Method and system for coordination on optically controlled microfluidic systems
Abstract
In accordance with one embodiment, a method for automatically coordinating droplets, beads, nanostructures, and/or biological objects for optically controlled microfluidic systems, comprising using light to move one or a plurality of droplets or the like simultaneously, applying an algorithm to coordinate droplet and/or other motions and avoid undesired droplet and/or other collisions, and moving droplets and/or others to a layout of droplets and/or others.

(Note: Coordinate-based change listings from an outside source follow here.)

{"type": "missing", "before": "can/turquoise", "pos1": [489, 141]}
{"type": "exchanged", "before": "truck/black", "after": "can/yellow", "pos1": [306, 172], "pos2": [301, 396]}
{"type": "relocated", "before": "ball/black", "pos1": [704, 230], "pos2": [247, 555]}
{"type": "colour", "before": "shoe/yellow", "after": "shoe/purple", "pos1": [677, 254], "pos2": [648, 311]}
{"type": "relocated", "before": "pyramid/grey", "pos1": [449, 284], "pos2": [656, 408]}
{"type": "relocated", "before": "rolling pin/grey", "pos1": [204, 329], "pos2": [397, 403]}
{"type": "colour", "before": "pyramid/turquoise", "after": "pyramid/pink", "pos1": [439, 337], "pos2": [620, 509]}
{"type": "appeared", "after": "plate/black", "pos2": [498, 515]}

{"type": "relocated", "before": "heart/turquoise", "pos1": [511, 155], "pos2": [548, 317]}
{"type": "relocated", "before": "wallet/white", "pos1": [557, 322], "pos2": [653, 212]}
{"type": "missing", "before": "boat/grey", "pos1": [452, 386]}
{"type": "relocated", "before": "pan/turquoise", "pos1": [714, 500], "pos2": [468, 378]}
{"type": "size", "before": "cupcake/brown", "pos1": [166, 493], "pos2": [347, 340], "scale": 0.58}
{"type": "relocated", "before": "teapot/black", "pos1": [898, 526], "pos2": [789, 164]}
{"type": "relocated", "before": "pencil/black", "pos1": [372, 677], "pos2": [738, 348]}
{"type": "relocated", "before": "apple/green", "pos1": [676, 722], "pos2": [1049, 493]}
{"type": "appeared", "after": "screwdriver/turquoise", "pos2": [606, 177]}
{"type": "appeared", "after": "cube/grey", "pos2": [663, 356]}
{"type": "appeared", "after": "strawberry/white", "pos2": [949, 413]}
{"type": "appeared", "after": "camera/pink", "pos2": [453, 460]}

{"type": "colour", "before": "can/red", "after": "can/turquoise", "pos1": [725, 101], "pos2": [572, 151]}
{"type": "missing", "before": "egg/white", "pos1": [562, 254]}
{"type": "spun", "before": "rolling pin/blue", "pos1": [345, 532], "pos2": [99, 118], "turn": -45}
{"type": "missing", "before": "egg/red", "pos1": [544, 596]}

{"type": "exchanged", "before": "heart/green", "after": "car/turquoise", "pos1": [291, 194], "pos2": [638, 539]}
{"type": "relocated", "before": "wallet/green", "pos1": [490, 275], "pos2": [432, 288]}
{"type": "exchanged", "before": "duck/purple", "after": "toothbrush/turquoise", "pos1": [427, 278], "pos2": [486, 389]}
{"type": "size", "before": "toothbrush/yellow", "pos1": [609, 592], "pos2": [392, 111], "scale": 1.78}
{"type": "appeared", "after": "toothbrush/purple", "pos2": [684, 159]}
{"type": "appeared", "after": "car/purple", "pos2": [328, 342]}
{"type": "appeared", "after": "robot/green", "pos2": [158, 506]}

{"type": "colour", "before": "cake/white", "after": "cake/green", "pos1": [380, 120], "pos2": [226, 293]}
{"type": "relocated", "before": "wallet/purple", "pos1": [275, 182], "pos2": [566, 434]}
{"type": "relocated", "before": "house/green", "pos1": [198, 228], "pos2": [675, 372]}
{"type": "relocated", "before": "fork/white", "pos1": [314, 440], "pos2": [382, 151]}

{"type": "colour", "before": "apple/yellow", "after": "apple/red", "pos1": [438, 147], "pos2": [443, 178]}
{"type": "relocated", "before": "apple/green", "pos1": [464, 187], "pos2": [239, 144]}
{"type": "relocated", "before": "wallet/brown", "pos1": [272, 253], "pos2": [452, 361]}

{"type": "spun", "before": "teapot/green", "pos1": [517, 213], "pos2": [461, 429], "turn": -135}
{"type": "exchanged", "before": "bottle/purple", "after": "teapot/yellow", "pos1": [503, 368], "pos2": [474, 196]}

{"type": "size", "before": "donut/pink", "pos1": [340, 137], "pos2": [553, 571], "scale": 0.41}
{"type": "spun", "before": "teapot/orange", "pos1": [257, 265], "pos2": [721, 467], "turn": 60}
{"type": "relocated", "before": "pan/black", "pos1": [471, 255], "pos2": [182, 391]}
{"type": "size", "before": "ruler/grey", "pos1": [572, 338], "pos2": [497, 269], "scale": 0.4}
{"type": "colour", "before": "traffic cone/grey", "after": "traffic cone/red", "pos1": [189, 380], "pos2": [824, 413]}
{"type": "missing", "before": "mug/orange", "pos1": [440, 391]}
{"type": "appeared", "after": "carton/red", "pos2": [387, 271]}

In another embodiment, a system for automatically coordinating droplets and/or others for optically controlled microfluidic systems, comprising using a light source to move one or a plurality of droplets and/or others simultaneously, using an algorithm to coordinate droplet and/or other motions and avoid undesired droplet and/or other collisions, and using a microfluidic device to move droplets and/or others to a layout of droplets and/or others.
Claims
exact text as granted — not AI-modifiedWhat is claimed is:
1. A method for controlling and coordinating the movement of one or more droplets, beads, nanostructures, or biological objects, comprising:
using a light source and an optically controlled microfluidic system comprising a continuous photoconductive surface to produce reconfigurable virtual electrodes when light interacts with the continuous photoconductive surface, the reconfigurable virtual electrodes moving the one or more droplets, beads, nanostructures, or biological objects;
using a processor coupled to one or more of the light source and the optically controlled microfluidic system, applying a motion planning algorithm utilizing input regarding one or more of the light source and the optically controlled microfluidic system to control and/or coordinate the movement of the one or more droplets, beads, nanostructures, or biological objects over the continuous photoconductive surface and position the one or more droplets, beads, nanostructures, or biological objects while avoiding undesired collisions by actuating the one or more of the light source and the optically controlled microfluidic system such that the light source interacts with the continuous photoconductive surface as directed by the motion planning algorithm; and
using the one or more of the light source and the optically controlled microfluidic system, moving the one or more droplets, beads, nanostructures, or biological objects to a desired position or configuration over the continuous photoconductive surface in accordance with output of the motion planning algorithm;
wherein the one or more droplets, beads, nanostructures, or biological objects are not constrained to movement between physically predefined positions or regions or along physically predefined paths and may move to any desired positions or regions over the continuous photoconductive surface via any desired paths.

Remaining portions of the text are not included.